Which is in Julia the most efficient CPU-way to compute Wx+b where W is a (JxI) matrix, X is a I-dimensional vector and b is a J dimensional vector ?
(context: NN layers)
I have saw this thread but I can’t understand the answer
In general, would make sense to first check for the size of W or the number of threads in the computation and select a different computation method?
On my laptop with 12 threads I have:
julia> using LoopVectorization, BenchmarkTools, Test, Base.Threads, LinearAlgebra
julia> function _zComp!(z,w,x,b)
z .= 0.0
@inbounds @threads for n in axes(w,1)
zn = 0.0
@inbounds for nl in axes(x,1)
zn += w[n,nl] * x[nl]
end
z[n] += zn
z[n] += b[n]
end
return nothing
end
_zComp! (generic function with 1 method)
julia> function _zComp1!(z,w,x,b)
z .= 0.0
@turbo for n in axes(w,1)
zn = 0.0
for nl in axes(x,1)
zn += w[n,nl] * x[nl]
end
z[n] += zn
z[n] += b[n]
end
return nothing
end
_zComp1! (generic function with 1 method)
julia> function _zComp2!(z,w,x,b)
z .= w*x .+ b
return nothing
end
_zComp2! (generic function with 1 method)
julia> function _zComp3!(z,w,x,b)
z .= 0.0
mul!(z, w, x) .+= b
return nothing
end
_zComp3! (generic function with 1 method)
julia> (I,J) = (800,500);
julia> b = fill(0.1,J);
julia> w = rand(J,I);
julia> x = rand(I);
julia> y = zeros(J);
julia> ytrue = w*x .+ b;
julia> _zComp!(y,w,x,b)
julia> @test y ≈ ytrue
Test Passed
julia> _zComp1!(y,w,x,b)
julia> @test y ≈ ytrue
Test Passed
julia> _zComp2!(y,w,x,b)
julia> @test y ≈ ytrue
Test Passed
julia> _zComp3!(y,w,x,b)
julia> @test y ≈ ytrue
Test Passed
julia> @btime _zComp!(y,w,x,b)
77.164 μs (62 allocations: 6.53 KiB)
julia> @btime _zComp1!(y,w,x,b)
79.880 μs (0 allocations: 0 bytes)
julia> @btime _zComp2!(y,w,x,b)
75.305 μs (3 allocations: 4.00 KiB)
julia> @btime _zComp3!(y,w,x,b)
74.479 μs (0 allocations: 0 bytes)
So with relatively large matrices it is more or less tha same.
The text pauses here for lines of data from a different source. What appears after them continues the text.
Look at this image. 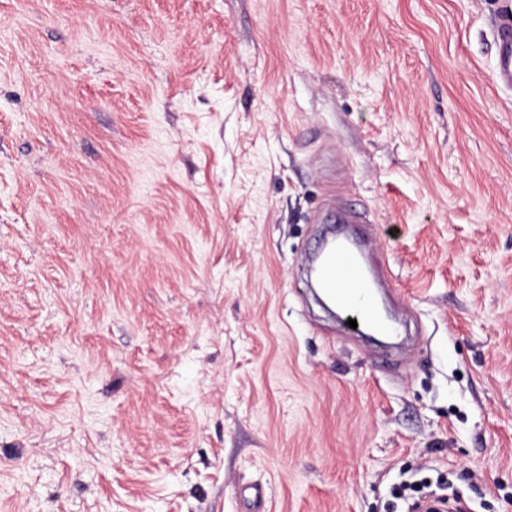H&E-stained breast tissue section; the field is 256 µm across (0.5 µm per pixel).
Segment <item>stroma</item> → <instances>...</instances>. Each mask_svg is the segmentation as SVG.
Listing matches in <instances>:
<instances>
[{
  "instance_id": "stroma-1",
  "label": "stroma",
  "mask_w": 512,
  "mask_h": 512,
  "mask_svg": "<svg viewBox=\"0 0 512 512\" xmlns=\"http://www.w3.org/2000/svg\"><path fill=\"white\" fill-rule=\"evenodd\" d=\"M512 0H0V512H512ZM395 374L306 285L336 219ZM496 83L512 89V16L508 11L500 17L496 28Z\"/></svg>"
}]
</instances>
However with smaller matrices the threaded version is really bad:
julia> (I,J) = (80,50);
julia> b = fill(0.1,J);
julia> w = rand(J,I);
julia> x = rand(I);
julia> y = zeros(J);
julia> @btime _zComp!(y,w,x,b)
7.742 μs (62 allocations: 6.53 KiB)
julia> @btime _zComp1!(y,w,x,b)
438.051 ns (0 allocations: 0 bytes)
julia> @btime _zComp2!(y,w,x,b)
613.680 ns (2 allocations: 480 bytes)
julia> @btime _zComp3!(y,w,x,b)
593.643 ns (0 allocations: 0 bytes)